Based on meta-predicate maplist/4 and the constraints (ins)/2 and sum/3 we define:
zs_selection_len_sum(Zs, Bs, L, S) :-
same_length(Zs, Bs),
Bs ins 0..1,
maplist(\Z^B^X^(X #= Z*B), Zs, Bs, Xs),
sum(Bs, #=, L),
sum(Xs, #=, S).
Sample queries using labeling/2 with option max/1:
?- zs_selection_len_sum([1,1,4,4,6],Bs,L,8), labeling([max(L)],Bs). Bs = [1,1,0,0,1], L = 3 ; Bs = [0,0,1,1,0], L = 2 ; false. ?- zs_selection_len_sum([1,1,3,4,5],Bs,L,7), labeling([max(L)],Bs). Bs = [1,1,0,0,1], L = 3 ; Bs = [0,0,1,1,0], L = 2 ; false. ?- zs_selection_len_sum([1,1,2,2,3,2,4,5,6],Bs,L,6), labeling([max(L)],Bs).

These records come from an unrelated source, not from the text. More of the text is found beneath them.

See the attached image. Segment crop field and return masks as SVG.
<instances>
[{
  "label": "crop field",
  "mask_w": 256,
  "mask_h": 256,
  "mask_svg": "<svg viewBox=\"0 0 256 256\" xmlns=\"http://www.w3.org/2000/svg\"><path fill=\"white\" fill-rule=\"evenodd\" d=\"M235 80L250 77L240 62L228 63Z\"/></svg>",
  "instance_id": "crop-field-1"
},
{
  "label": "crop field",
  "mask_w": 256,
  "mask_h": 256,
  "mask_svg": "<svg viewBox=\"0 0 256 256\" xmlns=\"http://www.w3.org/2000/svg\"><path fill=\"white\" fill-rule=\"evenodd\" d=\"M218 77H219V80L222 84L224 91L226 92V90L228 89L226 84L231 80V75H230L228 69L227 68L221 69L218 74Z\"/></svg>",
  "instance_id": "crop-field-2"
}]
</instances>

Bs = [1,1,0,1,0,1,0,0,0], L = 4 ; Bs = [1,1,1,0,0,1,0,0,0], L = 4 ; Bs = [1,1,1,1,0,0,0,0,0], L = 4 ; Bs = [0,0,1,1,0,1,0,0,0], L = 3 ; Bs = [0,1,0,0,1,1,0,0,0], L = 3 ; Bs = [0,1,0,1,1,0,0,0,0], L = 3 ; Bs = [0,1,1,0,1,0,0,0,0], L = 3 ; Bs = [1,0,0,0,1,1,0,0,0], L = 3 ; Bs = [1,0,0,1,1,0,0,0,0], L = 3 ; Bs = [1,0,1,0,1,0,0,0,0], L = 3 ; Bs = [1,1,0,0,0,0,1,0,0], L = 3 ; Bs = [0,0,0,0,0,1,1,0,0], L = 2 ; Bs = [0,0,0,1,0,0,1,0,0], L = 2 ; Bs = [0,0,1,0,0,0,1,0,0], L = 2 ; Bs = [0,1,0,0,0,0,0,1,0], L = 2 ; Bs = [1,0,0,0,0,0,0,1,0], L = 2 ; Bs = [0,0,0,0,0,0,0,0,1], L = 1 ; false.